La disparition du paysage

Or, les modalités de calcul du nouveau DPE, Diagnostic de performance énergétique, «trop simplificatrices (… ) ont été élaborées en fonction du comportement du bâti moderne, sans concertation avec le ministère de la Culture», dénoncent les sénateurs. Et, conséquence, l'évaluation ne tient pas compte de paramètres qui rendent le bâti ancien performant, comme la nature des matériaux utilisés. «Ces modalités d’analyse ne permettent pas de rendre compte des performances réelles du bâti ancien et conduisent majoritairement à son classement dans la catégorie des passoires thermiques», pointe le rapport. Autre problème, à plusieurs titres, les solutions de rénovation préconisées par les textes «se révèlent très largement inappropriées au bâti ancien.» Sur le plan patrimonial, l'isolation des murs (souvent présentée comme une priorité) par l'extérieur se révèle particulièrement dommageable, par exemple sur une façade en pierre de taille. Et pour un résultat limité : les murs représentent 10 à 30 % seulement de la déperdition dans l'ancien, la toiture constituant, en général, le point faible... Pire, certaines solutions d'isolation, qui ne tiennent pas compte des caractéristiques hydriques et thermiques propres à ces bâtiments, peuvent générer des pathologies (humidité, moisissures) susceptibles de rendre leur dégradation irréversible et leur occupation impossible. Au total, «la volonté de répondre de manière rapide et massive au défi posé par l’urgence climatique» qui a généré des «dispositifs uniformes», pourrait entraîner une cascade d'effets négatifs dans le bâti ancien. Des propriétaires pourraient être conduits à vendre leurs biens à la valeur dépréciée par les résultats du DPE, ou au contraire, à engager en urgence des travaux de rénovation (éventuellement dommageables). L'impossibilité de louer des biens jugés trop énergivores pourrait engendrer un risque de vacance de ces logis, avec, à la clé, une possible aggravation de la crise du logement, une accélération de la désertification des centres anciens, où ce type de bâti est majoritaire, et une amplification de l’exode rural.

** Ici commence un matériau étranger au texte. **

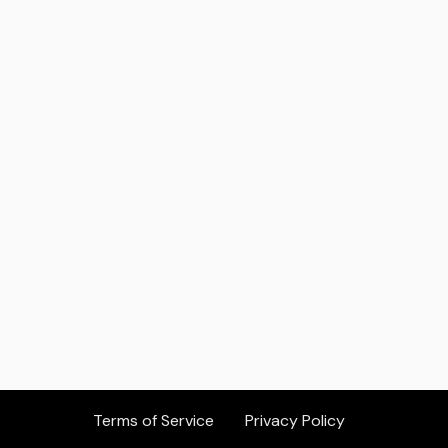
Others Who Should Consider
Atalla Group
Company Website:
https://www.atallagroup.com/
Terms of Service
Privacy Policy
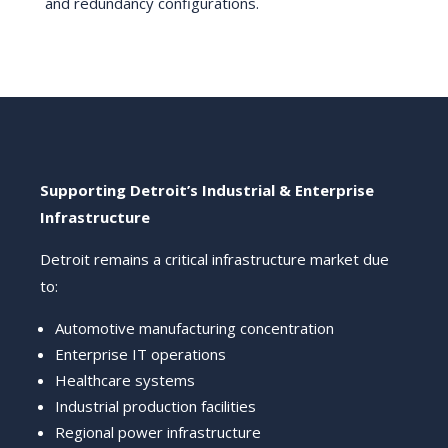
and redundancy configurations.
Supporting Detroit’s Industrial & Enterprise
Infrastructure
Detroit remains a critical infrastructure market due
to:
Automotive manufacturing concentration
Enterprise IT operations
Healthcare systems
Industrial production facilities
Regional power infrastructure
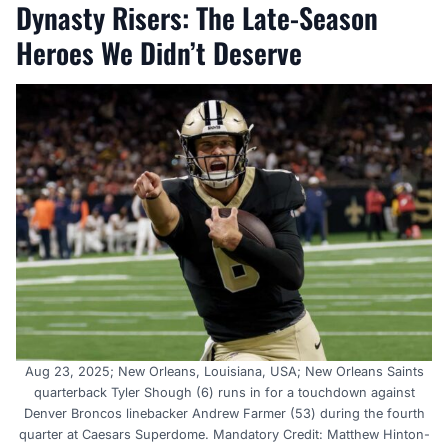
Dynasty Risers: The Late-Season
Heroes We Didn’t Deserve
Aug 23, 2025; New Orleans, Louisiana, USA; New Orleans Saints
quarterback Tyler Shough (6) runs in for a touchdown against
Denver Broncos linebacker Andrew Farmer (53) during the fourth
quarter at Caesars Superdome. Mandatory Credit: Matthew Hinton-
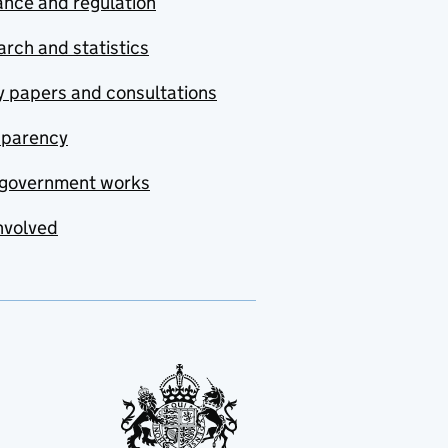
nce and regulation
rch and statistics
y papers and consultations
sparency
government works
nvolved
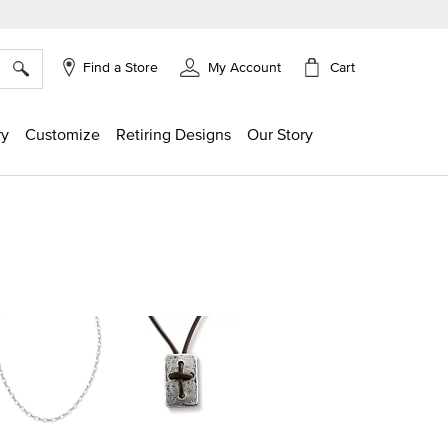
×
Cart
Find a Store
My Account
ry
Customize
Retiring Designs
Our Story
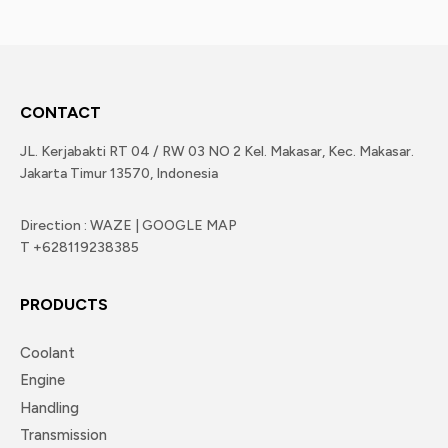
CONTACT
JL. Kerjabakti RT 04 / RW 03 NO 2 Kel. Makasar, Kec. Makasar.
Jakarta Timur 13570, Indonesia
Direction : WAZE | GOOGLE MAP
T +628119238385
PRODUCTS
Coolant
Engine
Handling
Transmission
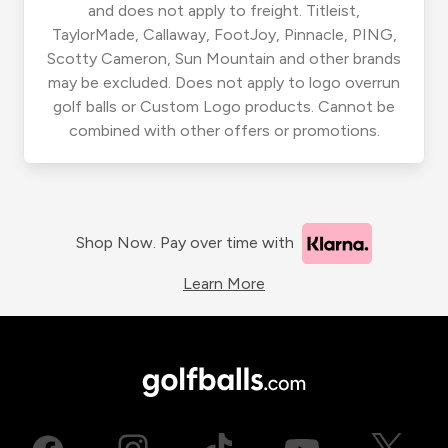
and does not apply to freight. Titleist,
TaylorMade, Callaway, FootJoy, Pinnacle, PING,
Scotty Cameron, Sun Mountain and other brands
may be excluded. Does not apply to logo overrun
golf balls or Custom Logo products. Cannot be
combined with other offers or promotions.
Shop Now. Pay over time with
Learn More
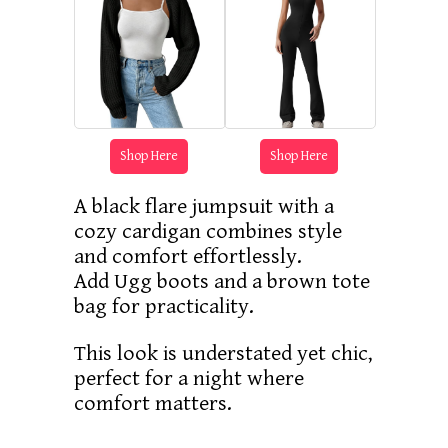
Shop Here
Shop Here
A black flare jumpsuit with a
cozy cardigan combines style
and comfort effortlessly.
Add Ugg boots and a brown tote
bag for practicality.
This look is understated yet chic,
perfect for a night where
comfort matters.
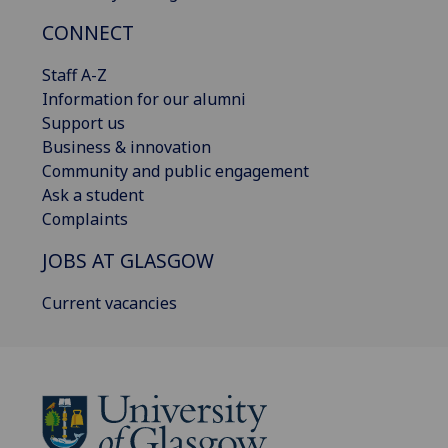
CONNECT
Staff A-Z
Information for our alumni
Support us
Business & innovation
Community and public engagement
Ask a student
Complaints
JOBS AT GLASGOW
Current vacancies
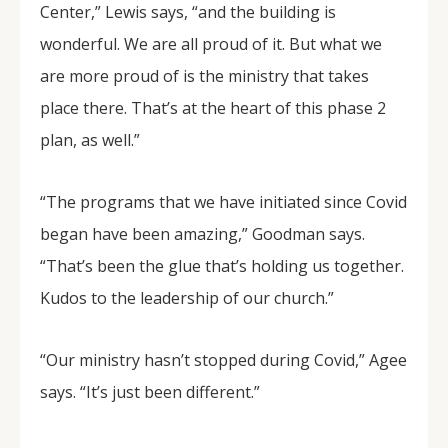
Center,” Lewis says, “and the building is
wonderful. We are all proud of it. But what we
are more proud of is the ministry that takes
place there. That’s at the heart of this phase 2
plan, as well.”
“The programs that we have initiated since Covid
began have been amazing,” Goodman says.
“That’s been the glue that’s holding us together.
Kudos to the leadership of our church.”
“Our ministry hasn’t stopped during Covid,” Agee
says. “It’s just been different.”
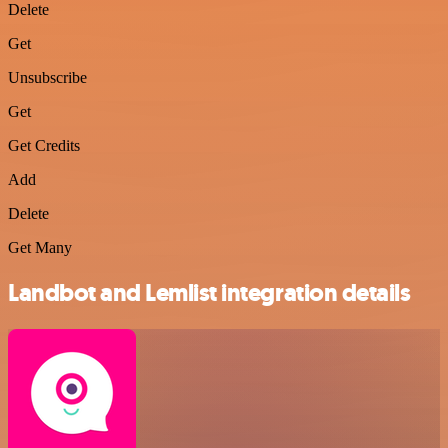
Delete
Get
Unsubscribe
Get
Get Credits
Add
Delete
Get Many
Landbot and Lemlist integration details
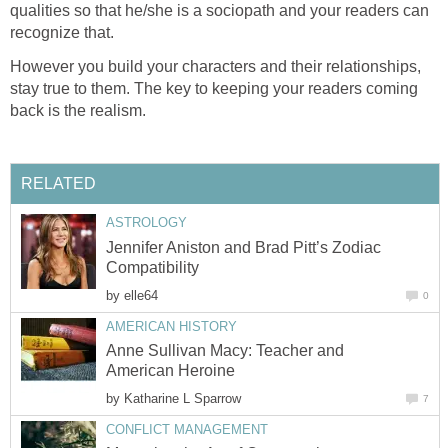
qualities so that he/she is a sociopath and your readers can
recognize that.
However you build your characters and their relationships,
stay true to them. The key to keeping your readers coming
back is the realism.
RELATED
ASTROLOGY
Jennifer Aniston and Brad Pitt’s Zodiac
Compatibility
by
elle64
0
AMERICAN HISTORY
Anne Sullivan Macy: Teacher and
American Heroine
by
Katharine L Sparrow
7
CONFLICT MANAGEMENT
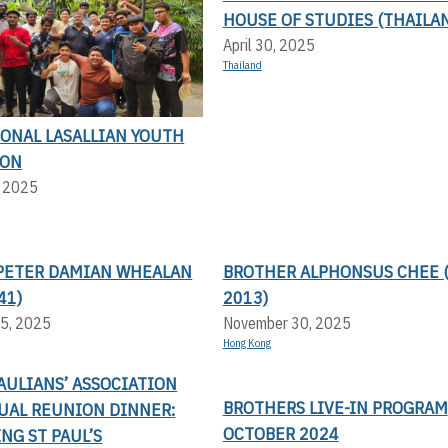
HOUSE OF STUDIES (THAILA
April 30, 2025
Thailand
IONAL LASALLIAN YOUTH
ION
, 2025
PETER DAMIAN WHEALAN
BROTHER ALPHONSUS CHEE (
41)
2013)
5, 2025
November 30, 2025
Hong Kong
AULIANS’ ASSOCIATION
BROTHERS LIVE-IN PROGRAM
UAL REUNION DINNER:
OCTOBER 2024
NG ST PAUL’S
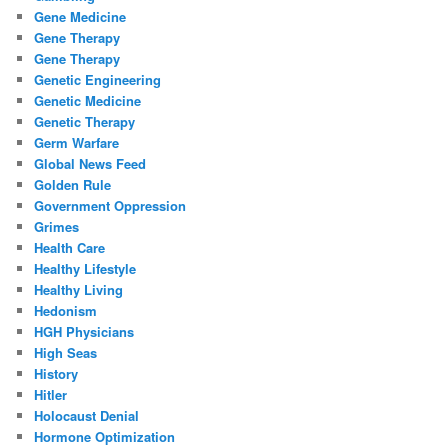
Gene Medicine
Gene Therapy
Gene Therapy
Genetic Engineering
Genetic Medicine
Genetic Therapy
Germ Warfare
Global News Feed
Golden Rule
Government Oppression
Grimes
Health Care
Healthy Lifestyle
Healthy Living
Hedonism
HGH Physicians
High Seas
History
Hitler
Holocaust Denial
Hormone Optimization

À cela s'ajoute un «risque d’effacement progressif du patrimoine non protégé et de banalisation des caractéristiques architecturales propres à chaque région», expliquent les sénateurs. Cette tendance serait, bien évidemment, accompagnée de la disparition des savoir-faire traditionnels résultant d’une baisse de la demande pour ce type d’interventions.


"La transition écologique du bâti ancien représente un défi particulier, dans la mesure où elle exige de parvenir à rénover cet habitat, sans porter atteinte à sa valeur patrimoniale", affirme la mission d'information "Patrimoine et transition écologique" du Sénat.